[Dataset entries]
--
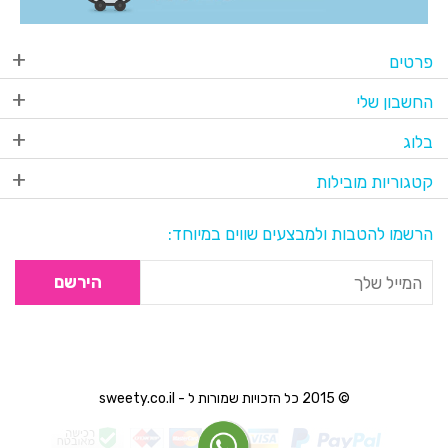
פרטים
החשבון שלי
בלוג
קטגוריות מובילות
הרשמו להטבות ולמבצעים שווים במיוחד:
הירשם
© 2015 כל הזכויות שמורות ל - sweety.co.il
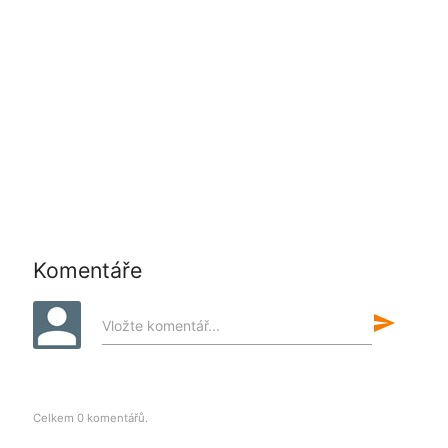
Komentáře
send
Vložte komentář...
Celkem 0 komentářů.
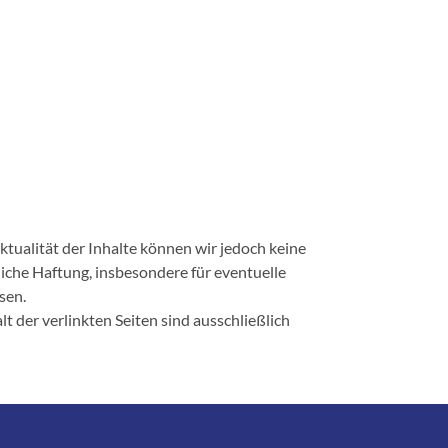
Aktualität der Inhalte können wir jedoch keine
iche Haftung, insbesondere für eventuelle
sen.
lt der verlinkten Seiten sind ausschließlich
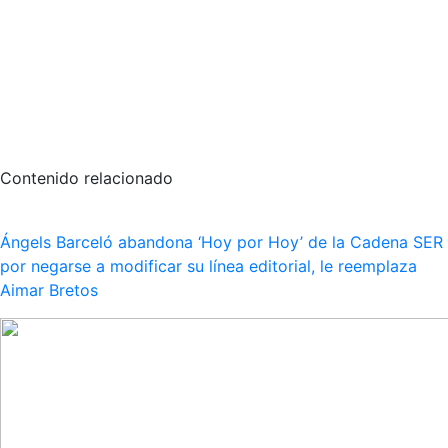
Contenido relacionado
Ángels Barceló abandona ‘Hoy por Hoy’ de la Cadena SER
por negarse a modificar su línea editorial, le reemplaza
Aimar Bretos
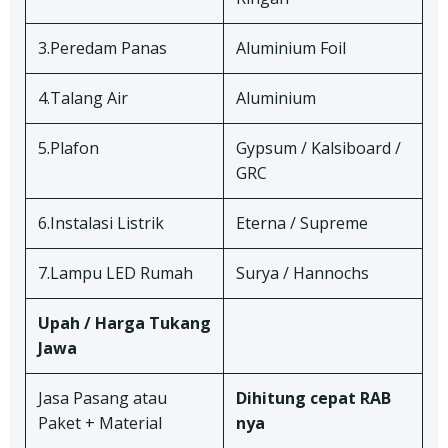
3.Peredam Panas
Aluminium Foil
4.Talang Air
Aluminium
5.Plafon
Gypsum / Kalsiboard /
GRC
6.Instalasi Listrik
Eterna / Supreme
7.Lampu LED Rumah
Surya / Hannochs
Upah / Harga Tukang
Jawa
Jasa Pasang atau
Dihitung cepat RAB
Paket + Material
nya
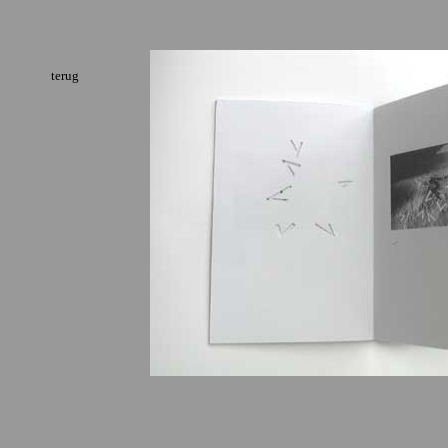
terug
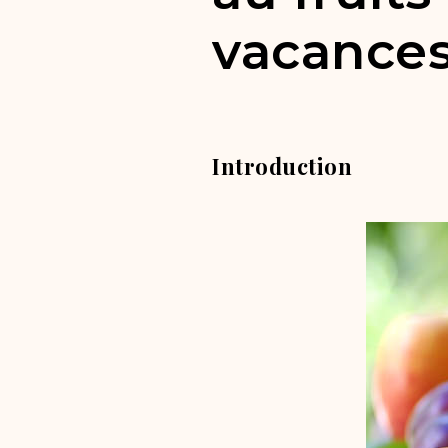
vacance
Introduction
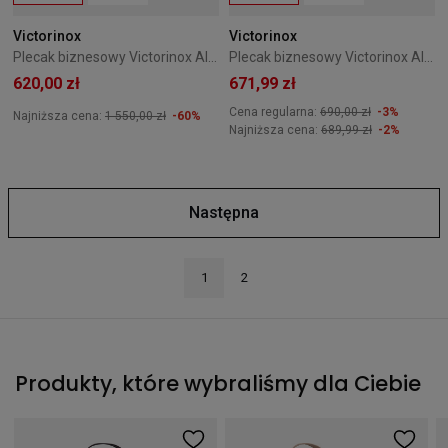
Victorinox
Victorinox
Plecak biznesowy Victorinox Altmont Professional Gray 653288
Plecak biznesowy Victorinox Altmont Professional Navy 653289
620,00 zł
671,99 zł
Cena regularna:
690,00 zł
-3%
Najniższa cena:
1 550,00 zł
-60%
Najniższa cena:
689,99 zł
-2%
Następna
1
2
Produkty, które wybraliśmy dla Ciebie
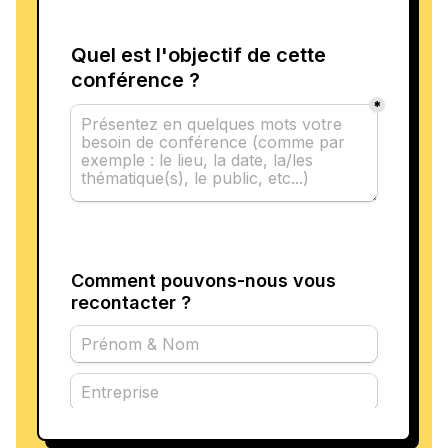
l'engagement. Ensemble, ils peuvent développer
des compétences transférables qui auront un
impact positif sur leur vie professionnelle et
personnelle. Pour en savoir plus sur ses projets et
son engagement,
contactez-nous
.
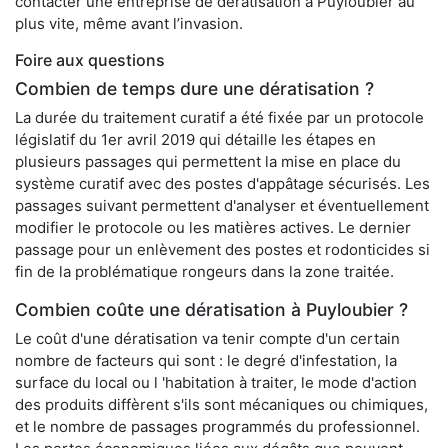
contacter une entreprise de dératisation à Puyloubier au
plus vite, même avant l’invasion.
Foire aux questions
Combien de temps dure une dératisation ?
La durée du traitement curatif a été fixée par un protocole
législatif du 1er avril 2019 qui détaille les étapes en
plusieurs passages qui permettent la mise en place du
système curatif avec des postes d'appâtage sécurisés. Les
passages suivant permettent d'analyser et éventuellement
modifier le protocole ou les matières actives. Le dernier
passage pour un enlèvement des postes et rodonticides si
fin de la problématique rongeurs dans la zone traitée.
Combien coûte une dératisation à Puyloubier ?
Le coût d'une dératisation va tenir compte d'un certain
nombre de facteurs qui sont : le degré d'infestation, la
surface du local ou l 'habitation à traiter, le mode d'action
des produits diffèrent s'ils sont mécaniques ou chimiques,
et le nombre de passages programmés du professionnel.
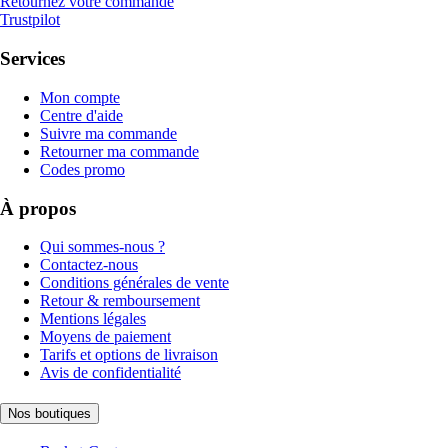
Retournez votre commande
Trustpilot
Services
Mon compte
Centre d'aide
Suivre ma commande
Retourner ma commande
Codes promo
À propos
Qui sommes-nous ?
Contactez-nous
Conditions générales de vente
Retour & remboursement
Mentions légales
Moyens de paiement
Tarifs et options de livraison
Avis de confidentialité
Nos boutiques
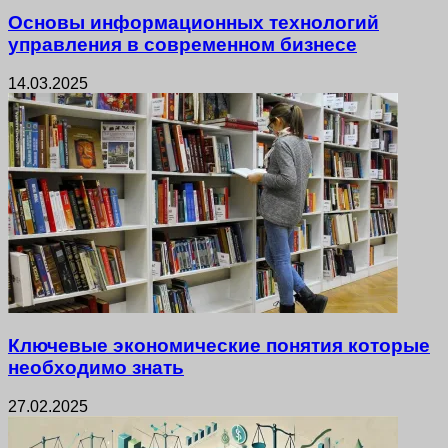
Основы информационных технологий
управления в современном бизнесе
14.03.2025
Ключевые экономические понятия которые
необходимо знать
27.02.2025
--
REQUIRED ACTION -> Exact repeat, pictures omitted: give every line from the top of the records down to and including the line with "lt der verlinkten Seiten sind ausschließlich".

SOLUTION TO THE EXERCISE ->
פרטים
החשבון שלי
בלוג
קטגוריות מובילות
הרשמו להטבות ולמבצעים שווים במיוחד:
הירשם
© 2015 כל הזכויות שמורות ל - sweety.co.il
Komentáře
send
Vložte komentář...
Celkem 0 komentářů.
Aktualität der Inhalte können wir jedoch keine
iche Haftung, insbesondere für eventuelle
sen.
lt der verlinkten Seiten sind ausschließlich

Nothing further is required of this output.